The effects of Methanol poisoning may not become apparent until 72 hours after ingestion, and symptoms can include blindness, vomiting, heart failure and death.
The barge carrying the large amount of Methanol is now reportedly partially submerged in the Ohio river, which is the source of drinking water for more than five million people.
The Louisville Metropolitan Emergency Services (LMES) released a statement providing an update and saying that the situation is being closely monitored.
“There is currently zero evidence of a tank breach or any leaks, and air and water monitoring resources are in place,” the press release stated. “Safety is the top concern—safety of the public and first responder personnel. There is currently no impact to Louisville Water’s water intake or water quality.”

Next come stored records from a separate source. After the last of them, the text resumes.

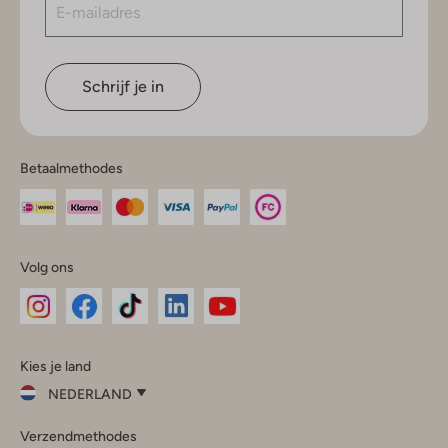
Schrijf je in
Betaalmethodes
Volg ons
Omoda
Omoda
Omoda
Omoda
Omoda
Kies je land
Instagram
Facebook
TikTok
LinkedIn
YouTube
NEDERLAND
Kies
Verzendmethodes
je
Sluit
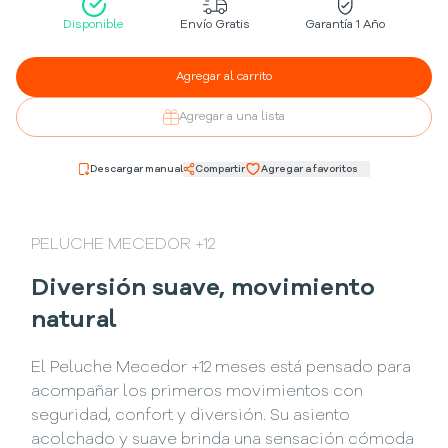
Disponible
Envío Gratis
Garantía 1 Año
Agregar al carrito
Agregar a una lista
Descargar manual
Compartir
Agregar a favoritos
PELUCHE MECEDOR +12
Diversión suave, movimiento
natural
El Peluche Mecedor +12 meses está pensado para
acompañar los primeros movimientos con
seguridad, confort y diversión. Su asiento
acolchado y suave brinda una sensación cómoda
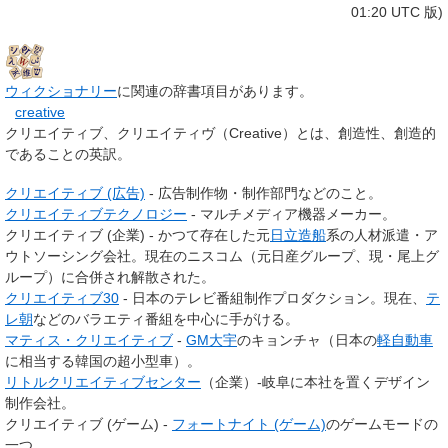
01:20 UTC 版)
ウィクショナリー
に関連の辞書項目があります。
creative
クリエイティブ
、
クリエイティヴ
（Creative）とは、創造性、創造的
であることの英訳。
クリエイティブ (広告)
- 広告制作物・制作部門などのこと。
クリエイティブテクノロジー
- マルチメディア機器メーカー。
クリエイティブ (企業) - かつて存在した元
日立造船
系の人材派遣・ア
ウトソーシング会社。現在のニスコム（元日産グループ、現・尾上グ
ループ）に合併され解散された。
クリエイティブ30
- 日本のテレビ番組制作プロダクション。現在、
テ
レ朝
などのバラエティ番組を中心に手がける。
マティス・クリエイティブ
-
GM大宇
のキョンチャ（日本の
軽自動車
に相当する韓国の超小型車）。
リトルクリエイティブセンター
（企業）-岐阜に本社を置くデザイン
制作会社。
クリエイティブ (ゲーム) -
フォートナイト (ゲーム)
のゲームモードの
一つ。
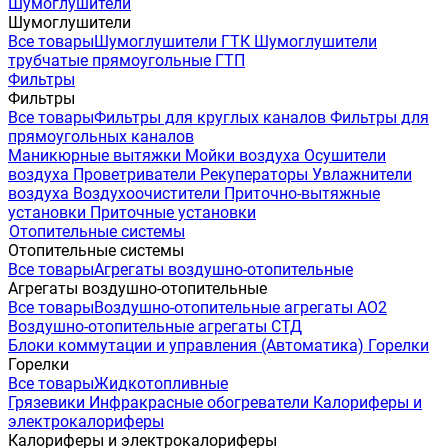
Шумоглушители
Шумоглушители
Все товары
Шумоглушители ГТК
Шумоглушители
трубчатые прямоугольные ГТП
Фильтры
Фильтры
Все товары
Фильтры для круглых каналов
Фильтры для
прямоугольных каналов
Маникюрные вытяжки
Мойки воздуха
Осушители
воздуха
Проветриватели
Рекуператоры
Увлажнители
воздуха
Воздухоочистители
Приточно-вытяжные
установки
Приточные установки
Отопительные системы
Отопительные системы
Все товары
Агрегаты воздушно-отопительные
Агрегаты воздушно-отопительные
Все товары
Воздушно-отопительные агрегаты АО2
Воздушно-отопительные агрегаты СТД
Блоки коммутации и управления (Автоматика)
Горелки
Горелки
Все товары
Жидкотопливные
Грязевики
Инфракрасные обогреватели
Калориферы и
электрокалориферы
Калориферы и электрокалориферы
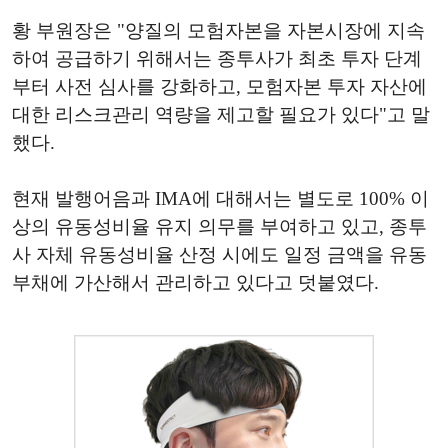
황 부원장은 "양질의 모험자본을 자본시장에 지속
하여 공급하기 위해서는 종투사가 최초 투자 단계
부터 사전 심사를 강화하고, 모험자본 투자 자산에
대한 리스크관리 역량을 제고할 필요가 있다"고 말
했다.
현재 발행어음과 IMA에 대해서는 별도로 100% 이
상의 유동성비율 유지 의무를 부여하고 있고, 종투
사 자체 유동성비율 산정 시에도 일정 금액을 유동
부채에 가산해서 관리하고 있다고 덧붙였다.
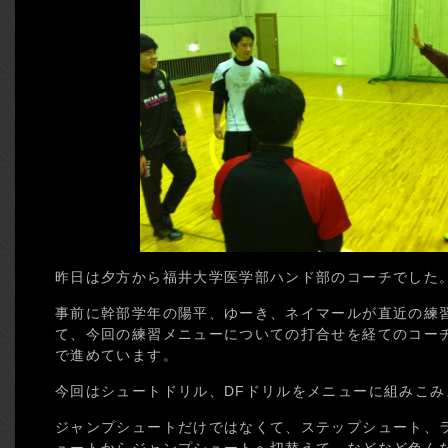
昨日は夕方から福井大学医学部ハンド部のコーチでした。
事前に幹部学年の陽平、ゆーき、ネイマールが直近の練
て、今回の練習メニューについての打合せを経てのコー
で進めています。
今回はシュートドリル、DFドリルをメニューに組みこみ
ジャンプシュートだけではなくて、ステップシュート、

The Kentucky Energy and Environment Cabinet (EEC) said that the barge was “lodged’ in the lower McAlpine Dam, with the nearest municipal water intake being downstream in Henderson, Kentucky.
The Director of Operation at Henderson Water Utility, Kevin Roberts, said that their intake was the nearest to the crash in Kentucky, however there are several other intakes on the Indiana side of the river before theirs.
“If it is to breach and is uncontained, traveling downstream, we do not anticipate it being a problem for Henderson,” he said. “We have the available means to treat any residual concentration that hasn’t evaporated by the time it makes it to us.”
The United States Army Corps of Engineers said that the lock chambers are closed to traffic. They also stated they are working with the U.S. Coast Guard, navigation industry, and marine surveyors to start recovering all the barges.
The U.S. Army Corps of Engineers also said “that there had been no injuries reported and all personnel are accounted for.”
However, after the Environmental Protection Agency said a “contaminant plume” was detected travelling downstream, several municipal water companies that utilize the Ohio River have increased their quality testing and filtration process as a precautionary measure.
This comes weeks the Ohio train derailment in East Palestine, which had caused a toxic plume to also travel down the major U.S. waterway prompting measure to prevent the contamination of the drinking water.
Updates are expected to be provided on Wednesday at 1:00 p.m. local time.